Our study did not evaluate the efficacy of SCIT for asthma. Two prior systematic reviews evaluated the efficacy of SCIT in patients with rhinitis or asthma. Erekosima et al40 identified 61 studies that evaluated SCIT in children or adults, which included 3577 subjects. The included studies compared SCIT with placebo, pharmacotherapy, or SLIT. The majority of the studies (66%) assessed a single-allergen immunotherapy regimen. They found high-grade evidence that SCIT reduces asthma symptoms, asthma medication use, allergic rhinitis symptoms, and rhinitis disease-specific quality of life compared with placebo or usual care. They found that respiratory reactions were the most common systemic adverse event.

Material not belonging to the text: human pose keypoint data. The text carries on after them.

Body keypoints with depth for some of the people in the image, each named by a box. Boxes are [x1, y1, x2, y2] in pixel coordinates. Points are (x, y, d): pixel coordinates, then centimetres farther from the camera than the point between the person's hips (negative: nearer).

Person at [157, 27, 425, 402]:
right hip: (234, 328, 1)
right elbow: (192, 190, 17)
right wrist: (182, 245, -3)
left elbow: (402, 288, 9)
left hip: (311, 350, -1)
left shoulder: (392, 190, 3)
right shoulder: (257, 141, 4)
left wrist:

The systematic review of Chelladurai et al (2013)41 used only studies that performed head-to-head comparisons between SCIT and SLIT. They included 8 studies with 555 subjects. They found low-grade evidence that SCIT is more efficacious than SLIT for asthma symptom reduction, and in reducing symptoms and medication use of rhinitis symptoms. Moderate-grade evidence supported SCIT as being more effective than SLIT in reducing nasal and/or eye symptoms.
The studies included in our meta-analysis were heterogeneous. Some included children with allergic rhinitis, and the studies differed with regard to dose, dose frequency, and duration of treatment. To compensate for this, we used standardized mean difference and random effect model for combining the different type of data. We did not evaluate VAS or inflammatory markers due to insufficient data. We also did not assess change in symptoms of allergic rhinitis. Also, most of the included studies had small study populations with some having <20 people in the active treatment group. There was publication bias for the specific D pteronyssinus IgE levels.
In conclusion, our study indicates that dust mite SLIT therapy was effective in reducing asthma symptom score and increasing sIgG4, but did not significantly reduce medicine scores and specific D pteronyssinus IgE. Our findings are not enough to support the use of dust mite SLIT in children with asthma. However, the data in our meta-analysis, as well as others, suffers from the small number of clinical studies included and the small sample size of these studies. Larger well-designed studies that use similar scoring systems and monitor dust mite SLIT are necessary to further explore this question.
Footnotes
Abbreviations: SCIT = subcutaneous immunotherapy, SLIT = sublingual immunotherapy.
The authors have no conflicts of interest to disclose.